The warnings were not issued by official Twitter accounts: Some came from dummy accounts with handles like 'hate speech warner,' while others identified themselves as professional researchers

These warnings weren’t issued by Twitter’s official accounts. Some were sent from fake accounts using handles such as ‘hate speech warrior’, while some others claimed to be professional researchers.

The number of hateful tweets by users who were warned was reduced up to 10% for those who got one. However, polite warnings proved twice as effective.

The authors stated that they had used the deterrence literature to design their messages. They also tested versions which stressed the authenticity of the sender and the credibility of the message. 

Although the effect was temporary, users were able to return to their native language within one month.

“Even though these warnings only have temporary effects, this research nevertheless provides potential paths forward for platforms trying to reduce hateful language use by users,” the authors said.  

The authors also recommended that Twitter take a more assertive approach to warning users about possible suspensions of their accounts in order to curb hate speech online

Yildirim admitted that a Twitter warning may be more effective, but acknowledged that acknowledgment is possible.

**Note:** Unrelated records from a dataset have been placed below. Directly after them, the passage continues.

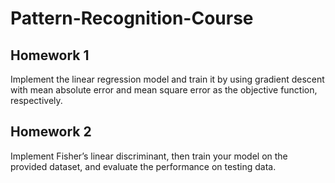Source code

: # Pattern-Recognition-Course

## Homework 1
Implement the linear regression model and train it by using gradient descent with mean absolute error and mean square error as the objective function, respectively.

## Homework 2
Implement Fisher’s linear discriminant, then train your model on the provided dataset, and evaluate the performance on testing data.
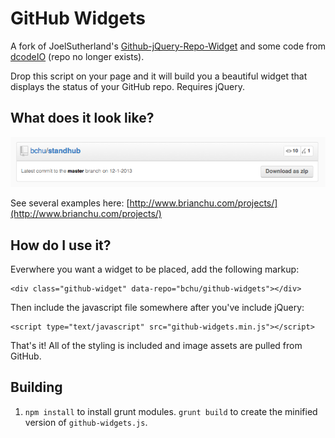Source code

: # GitHub Widgets

A fork of JoelSutherland's [Github-jQuery-Repo-Widget](https://github.com/JoelSutherland/GitHub-jQuery-Repo-Widget) and some code from [dcodeIO](https://github.com/dcodeIO/) (repo no longer exists).

Drop this script on your page and it will build you a beautiful widget that displays the status of your GitHub repo. Requires jQuery.

## What does it look like?

![Widget Image](https://raw.githubusercontent.com/bchu/github-widgets/master/screenshot.png)

See several examples here: [http://www.brianchu.com/projects/](http://www.brianchu.com/projects/)

## How do I use it?

Everwhere you want a widget to be placed, add the following markup:

	<div class="github-widget" data-repo="bchu/github-widgets"></div>

Then include the javascript file somewhere after you've include jQuery:

	<script type="text/javascript" src="github-widgets.min.js"></script>

That's it! All of the styling is included and image assets are pulled from GitHub.

## Building

1. `npm install` to install grunt modules. `grunt build` to create the minified version of `github-widgets.js`.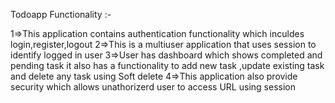 Todoapp Functionality :-

1=>This application contains authentication functionality which inculdes login,register,logout
2=>This is a multiuser application that uses session to identify logged in user
3=>User has dashboard which shows completed and pending task it also has a functionality to add new task ,update existing task and delete any task using Soft delete
4=>This application also provide security which allows unathorizerd user to access URL using session

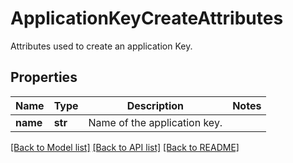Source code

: # ApplicationKeyCreateAttributes

Attributes used to create an application Key.
## Properties
Name | Type | Description | Notes
------------ | ------------- | ------------- | -------------
**name** | **str** | Name of the application key. | 

[[Back to Model list]](README.md#documentation-for-models) [[Back to API list]](README.md#documentation-for-api-endpoints) [[Back to README]](README.md)


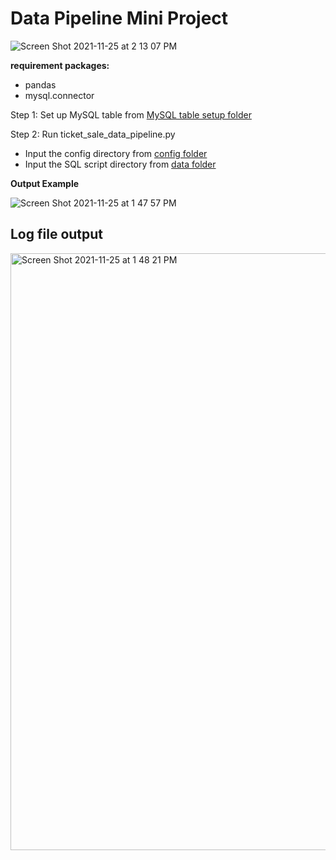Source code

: # Data Pipeline Mini Project

![Screen Shot 2021-11-25 at 2 13 07 PM](https://user-images.githubusercontent.com/70767722/143491807-00b8474b-e3af-423a-ae36-3f01947d1fd3.png)


**requirement packages:**
- pandas
- mysql.connector

Step 1: Set up MySQL table from [MySQL table setup folder](https://github.com/Andy-Pham-72/Data_Pipeline_Project/tree/master/MySQL%20table%20setup)

Step 2: Run ticket_sale_data_pipeline.py
- Input the config directory from [config folder](https://github.com/Andy-Pham-72/Data_Pipeline_Project/tree/master/config)
- Input the SQL script directory from [data folder](https://github.com/Andy-Pham-72/Data_Pipeline_Project/tree/master/data)

**Output Example**

![Screen Shot 2021-11-25 at 1 47 57 PM](https://user-images.githubusercontent.com/70767722/143491740-1ad025b0-dfa6-46ac-b9ed-970769e5f07c.png)


## Log file output

<img width="955" alt="Screen Shot 2021-11-25 at 1 48 21 PM" src="https://user-images.githubusercontent.com/70767722/143491711-685f4922-02ed-450c-a63c-806b05ad202f.png">
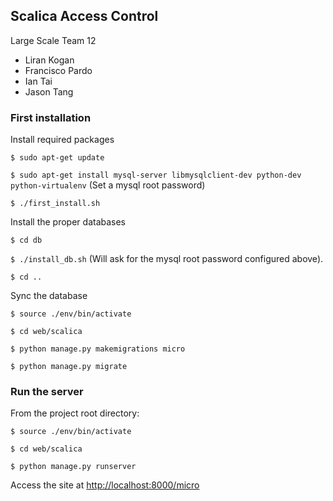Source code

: ## Scalica Access Control

Large Scale Team 12

- Liran Kogan
- Francisco Pardo
- Ian Tai
- Jason Tang

### First installation

Install required packages

`$ sudo apt-get update`

`$ sudo apt-get install mysql-server libmysqlclient-dev python-dev python-virtualenv`
(Set a mysql root password)

`$ ./first_install.sh`

Install the proper databases

`$ cd db`

`$ ./install_db.sh`
(Will ask for the mysql root password configured above).

`$ cd ..`

Sync the database

`$ source ./env/bin/activate`

`$ cd web/scalica`

`$ python manage.py makemigrations micro`

`$ python manage.py migrate`

### Run the server
From the project root directory:

`$ source ./env/bin/activate`

`$ cd web/scalica`

`$ python manage.py runserver`

Access the site at <http://localhost:8000/micro>
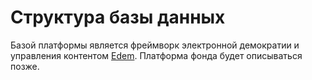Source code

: # Структура базы данных
Базой платформы является фреймворк электронной демократии и управления контентом [Edem](https://github.com/grandcore/Edem). Платформа фонда будет описываться позже. 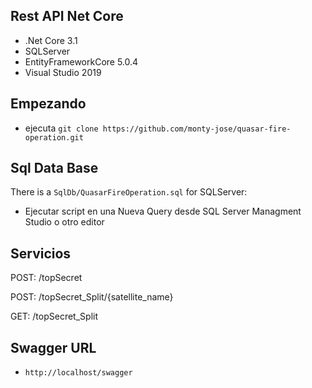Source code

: 
## Rest API Net Core

- .Net Core 3.1
- SQLServer 
- EntityFrameworkCore 5.0.4
- Visual Studio 2019

## Empezando

- ejecuta  `git clone https://github.com/monty-jose/quasar-fire-operation.git`


## Sql Data Base

There is a `SqlDb/QuasarFireOperation.sql` for SQLServer:

- Ejecutar script en una Nueva Query desde SQL Server Managment Studio o otro editor


## Servicios

POST: /topSecret

POST: /topSecret_Split/{satellite_name}

GET: /topSecret_Split

## Swagger URL

- `http://localhost/swagger`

“The important lesson we learnt from the experiment was that it could have been the fact that these people were made aware by us that someone or something is following and monitoring them,” he said to Engadget. The fact that someone else saw their hate speech could have been the key factor to these people reducing their hate speech.

Twitter’s recent increase in account sanctions has been significant: According to Bloomberg reports, Twitter took on 77% more hate speech-related accounts than in the first half of 2020. Penalties range from banning accounts completely to removing tweets.

According to the authors, banning users completely ‘can have unintended consequences’ like them migrating onto more extreme platforms such as Parlor, Gab, or Rumble.

Twitter also introduced a number of new features that discourage hate speech. This includes the ability for iOS users to edit or delete ‘a potentially dangerous reply’ prior to posting.

This feature was first introduced in May 2020. It then quietly vanished, only to reappeared a few months later in August 2020.

In February 2021 it resurfaced. with Twitter sharingIt had “relaunched the experiment on iOS which asks you for feedback about a response that could be harmful or offensive.”

The warning message can be ignored by users, and they may still reply.

The platform has been testing an alert system that will warn users before they engage in a Twitter battle.

Twitter is testing a Safety Mode that automatically filters out messages its AI flags as likely containing hate speech

Twitter’s Safety Mode automatically flags messages it deems likely to contain hate speech and filters them out

Twitter Support states that messages can announce “conversations like these can be intense” depending on their topic.

Twitter stated it September 2012. was testing a ‘Safety Mode’That will automatically block hateful messages

Users will see their’mentions’ filter for a week after activating the mode so they don’t see any messages flagged as likely to contain hate speech, insults or other offensive language.

Twitter had a very small test group that was using the feature. said in a blog postPriority given to “marginalized” communities

The new features include being able untag yourself in a conversation as well as the ability of removing a follower from an account without blocking them or notifying.